Francesco también está enamorado. Sin embargo, en su caso confluye un patronímico: Petrarca. No es asunto menor reparar en esta circunstancia por cuanto en la historia literaria resulta imposible disociarlo de su excelso carácter poético. El amor petrarquista, muy a pesar de aquel Otis Green que citábamos más arriba, está ligado a la sensualidad y al deseo y, como en Laura, su concepción y espontaneidad son radicalmente subjetivas. Esos componentes —sensualidad y deseo— son los que inducen a Petrarca a la *invención de la amada+, como decía Proust. Es decir, el deseo (y el deseo de amar) es el origen de la figura del amado como una construcción del amante que luego particularizará en un ser concreto. Para Petrarca, ese ser concreto es Laura y se le revela inequívocamente en aquella iglesia de Santa Clara. Francesco ama a Laura, pero su apellido Petrarca encuentra en Laura tan sólo un pretexto para el fin último y esencial del amor; esto es: amar, que constituye el principio activo del amor: lo trascendente es amar, independientemente de cuál sea el objeto. Francesco Petrarca estima que el deseo es un estado latente que busca su satisfacción frente al aplazamiento constante de su concreción para mantenerlo vivo. Esta permanente oposición determina la paradoja de que la satisfacción es la esencia del deseo. Coincide con el amor en la imposibilidad de dar plenitud y felicidad, pero también en ser fuente de experiencia y sabiduría. Si la primera propuesta es cierta en toda la Primera Parte del Cancionero, en la que el poeta mantiene vivísimo el deseo; la fuente de experiencia y sabiduría mana con fluidez en la Segunda Parte.

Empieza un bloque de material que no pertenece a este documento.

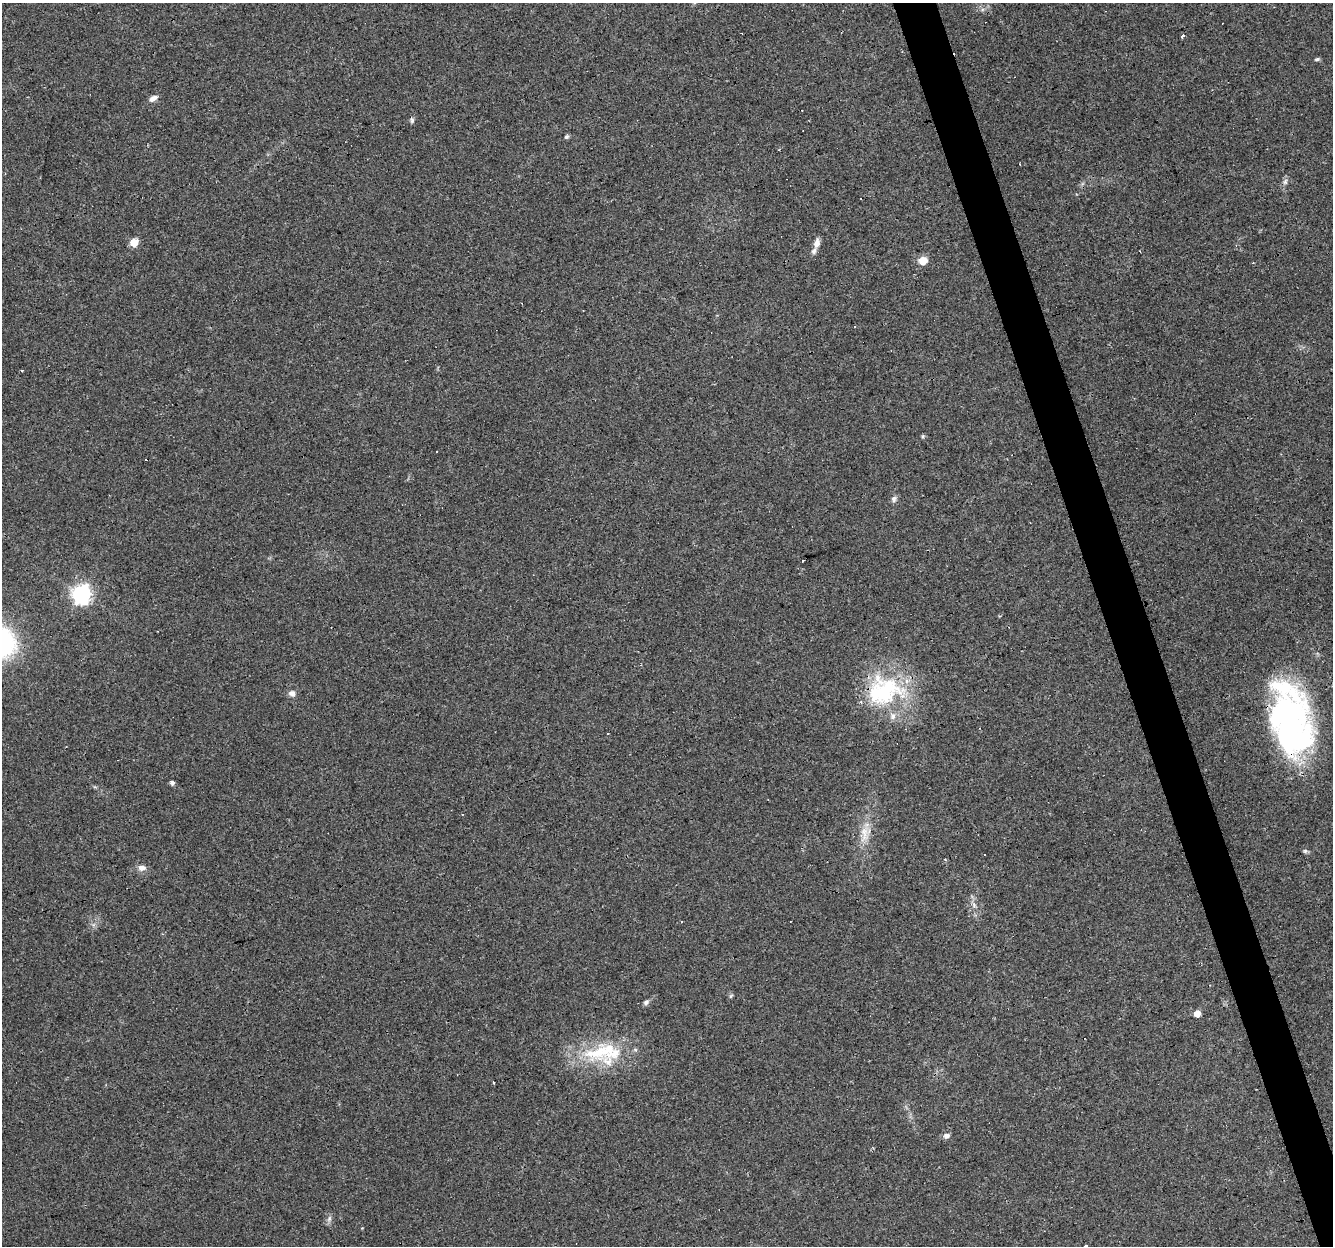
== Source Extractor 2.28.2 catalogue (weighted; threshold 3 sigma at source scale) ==
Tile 6 of 4 x 4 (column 2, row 2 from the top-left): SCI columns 1333-2663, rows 2547-3790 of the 5326 x 5145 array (HDU 1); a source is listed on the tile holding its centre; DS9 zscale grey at full resolution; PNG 1335 x 1248 px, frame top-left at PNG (2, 3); no overlay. Shown black and unused: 3% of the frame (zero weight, under 3 of 4 exposures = <1% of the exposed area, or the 3 px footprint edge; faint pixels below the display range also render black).
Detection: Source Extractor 2.28.2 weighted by HDU 2 'WHT'; one run over the whole footprint, this tile lists its part. Background 0.0777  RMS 0.0052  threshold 0.0233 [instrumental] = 3 sigma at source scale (4.5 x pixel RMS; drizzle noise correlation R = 1.50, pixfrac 1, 0.0396/0.0396 arcsec/px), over >= 5 px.
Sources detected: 48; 1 inside a brighter object's white glare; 10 cosmic-ray / hot-pixel residue — not listed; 7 inside a brighter listed object's ellipse — not listed separately; the other 30 listed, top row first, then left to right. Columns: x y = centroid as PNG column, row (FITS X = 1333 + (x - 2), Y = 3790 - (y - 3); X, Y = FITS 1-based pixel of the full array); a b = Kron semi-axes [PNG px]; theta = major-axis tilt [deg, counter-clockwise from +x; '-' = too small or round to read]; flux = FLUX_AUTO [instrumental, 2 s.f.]
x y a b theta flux
1182 36 3 3 - 17
1317 59 8 3 5 0.82
153 98 12 6 30 2.7
412 120 7 5 77 1.1
567 137 6 4 37 1
1285 182 9 6 75 1.6
134 243 5 5 - 16
817 243 9 7 79 3.1
923 261 5 5 - 17
22 371 3 2 - 0.51
923 436 5 5 - 0.68
894 499 9 7 84 1.6
81 594 7 7 - 230
292 693 9 8 - 2.1
881 693 54 37 7 55
1288 728 71 52 76 130
172 783 5 5 - 1.3
462 814 3 2 - 1.8
864 834 26 10 87 8.5
1305 851 6 6 - 0.92
985 855 3 3 - 2.9
141 868 10 7 -5 2.8
731 996 7 4 53 0.72
646 1002 8 6 52 1.4
1197 1014 5 5 - 7.2
602 1051 56 22 14 34
493 1082 3 3 - 1.3
946 1136 8 6 18 1.9
329 1219 9 5 64 1.5
1086 1246 3 3 - 3.7
Overlapping masked pixels (flux is a lower limit): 1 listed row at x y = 1288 728
Isophote crosses this tile's border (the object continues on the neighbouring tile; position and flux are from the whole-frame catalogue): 1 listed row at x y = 1086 1246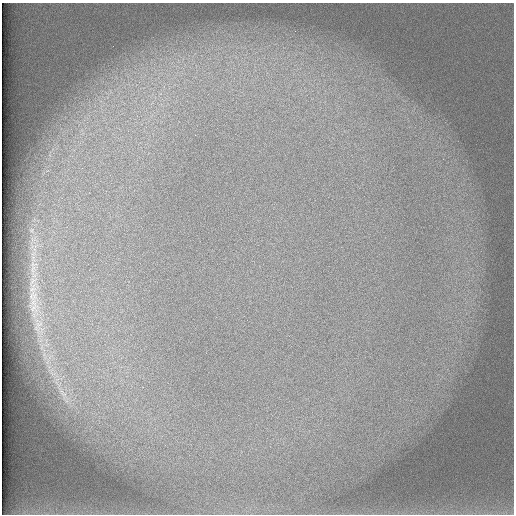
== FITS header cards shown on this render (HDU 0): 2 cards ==
NAXIS1  =                  512 /
NAXIS2  =                  512 /

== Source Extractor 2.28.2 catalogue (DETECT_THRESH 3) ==
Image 512 x 512 px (HDU 0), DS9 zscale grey, 1 PNG px = 1 image px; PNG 516 x 516 px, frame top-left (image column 1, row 512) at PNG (2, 3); no overlay
Background 102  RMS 3.1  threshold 9.45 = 3 sigma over >= 5 px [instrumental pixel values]
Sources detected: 6; all 6 listed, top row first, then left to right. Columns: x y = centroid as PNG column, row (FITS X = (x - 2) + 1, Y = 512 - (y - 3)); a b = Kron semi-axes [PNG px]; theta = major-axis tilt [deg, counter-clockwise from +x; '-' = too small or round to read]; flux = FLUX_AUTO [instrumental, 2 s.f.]
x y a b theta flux
33 269 13 5 74 1200
33 281 9 3 45 510
33 296 17 12 88 2600
33 308 15 7 55 1300
39 324 11 6 16 930
63 393 24 9 -61 3200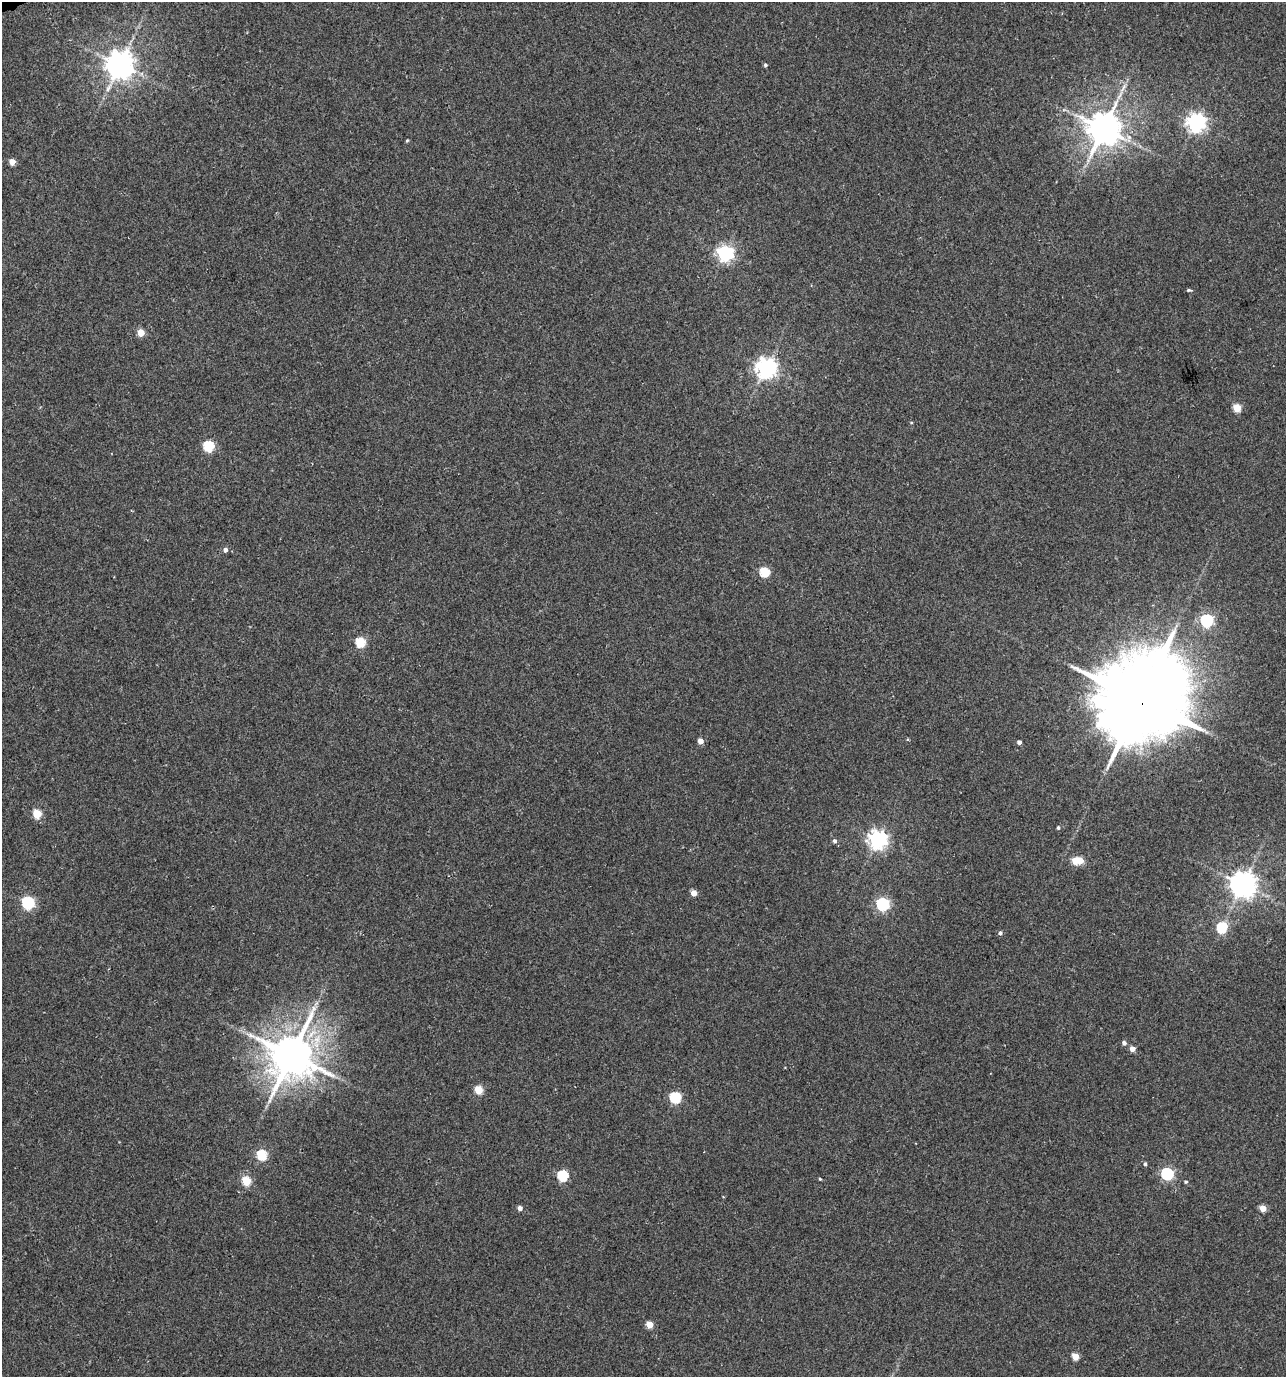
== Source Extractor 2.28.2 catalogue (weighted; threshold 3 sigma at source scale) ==
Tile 11 of 4 x 4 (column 3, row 3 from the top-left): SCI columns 2701-3984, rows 1378-2752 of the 5346 x 5507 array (HDU 1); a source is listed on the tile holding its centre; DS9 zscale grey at full resolution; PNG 1288 x 1379 px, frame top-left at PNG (2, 2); no overlay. Shown black and unused: <1% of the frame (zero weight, under 3 of 4 exposures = <1% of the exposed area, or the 3 px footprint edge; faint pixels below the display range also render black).
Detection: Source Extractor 2.28.2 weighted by HDU 2 'WHT'; one run over the whole footprint, this tile lists its part. Background 0.0212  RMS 0.0066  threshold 0.0299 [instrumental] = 3 sigma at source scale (4.5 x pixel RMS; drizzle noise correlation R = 1.50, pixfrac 1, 0.0396/0.0396 arcsec/px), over >= 5 px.
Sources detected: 48; all 48 listed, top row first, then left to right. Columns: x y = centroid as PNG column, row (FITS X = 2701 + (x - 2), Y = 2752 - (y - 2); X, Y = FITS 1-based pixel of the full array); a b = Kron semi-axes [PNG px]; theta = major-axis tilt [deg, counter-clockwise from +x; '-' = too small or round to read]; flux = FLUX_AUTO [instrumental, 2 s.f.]
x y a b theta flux
120 65 9 8 - 940
765 65 4 4 - 1.2
1196 123 7 7 - 320
1104 128 9 9 - 1500
407 141 4 3 - 0.77
12 162 4 4 - 8.2
725 253 6 6 - 210
1189 290 6 3 -6 1.1
141 333 5 4 - 14
766 368 7 7 - 400
1237 408 5 5 - 17
911 422 4 3 - 0.52
208 446 5 5 - 52
225 550 5 5 - 2.4
764 572 5 5 - 37
1207 620 6 6 - 110
360 642 5 5 - 39
1140 699 28 25 47 8000
700 741 4 4 - 6.3
1019 742 4 4 - 2.5
37 814 5 5 - 26
1058 828 4 4 - 1.1
877 840 7 7 - 300
835 841 5 5 - 1.6
1075 861 5 4 - 13
1080 861 5 4 - 12
1243 884 8 8 - 750
694 893 4 4 - 7.5
28 903 6 6 - 97
882 904 6 6 - 110
1222 928 6 5 - 52
1000 933 5 5 - 1.8
1124 1043 5 5 - 2.2
1132 1049 4 4 - 5.2
291 1055 13 12 - 2700
478 1090 5 5 - 20
675 1098 6 5 - 60
261 1155 5 5 - 48
1145 1164 5 4 - 1
1167 1174 6 5 - 90
562 1176 6 5 - 44
820 1179 4 3 - 0.72
246 1181 5 5 - 29
1186 1182 4 3 - 0.84
520 1208 4 4 - 3.4
1263 1208 5 4 - 10
649 1325 5 4 - 13
1075 1356 5 4 - 13
Overlapping masked pixels (flux is a lower limit): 1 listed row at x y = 1140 699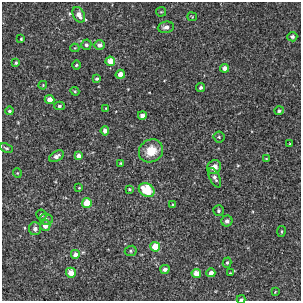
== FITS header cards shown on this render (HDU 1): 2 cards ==
NAXIS1  =                  299
NAXIS2  =                  299

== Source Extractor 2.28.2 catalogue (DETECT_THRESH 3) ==
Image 299 x 299 px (HDU 1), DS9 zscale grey, 1 PNG px = 1 image px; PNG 303 x 303 px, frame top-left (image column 1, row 299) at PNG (2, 2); each listed source drawn as its Kron ellipse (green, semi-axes under 4 px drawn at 4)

Estamos convencidos de que Laura creyó a pies juntillas la célebre afirmación virgiliana que tan fuertes nos ha hecho frente a la adversidad moral: Omnia vincit amor. No dudamos de que Francesco la compartiría, y más seguros estamos de que Petrarca adoptaría esta otra que un anónimo amanuense dejó escrita en la biblioteca de Benediktbeuern, junto al manuscrito de Carmina Burana: Omnia vincit verbum.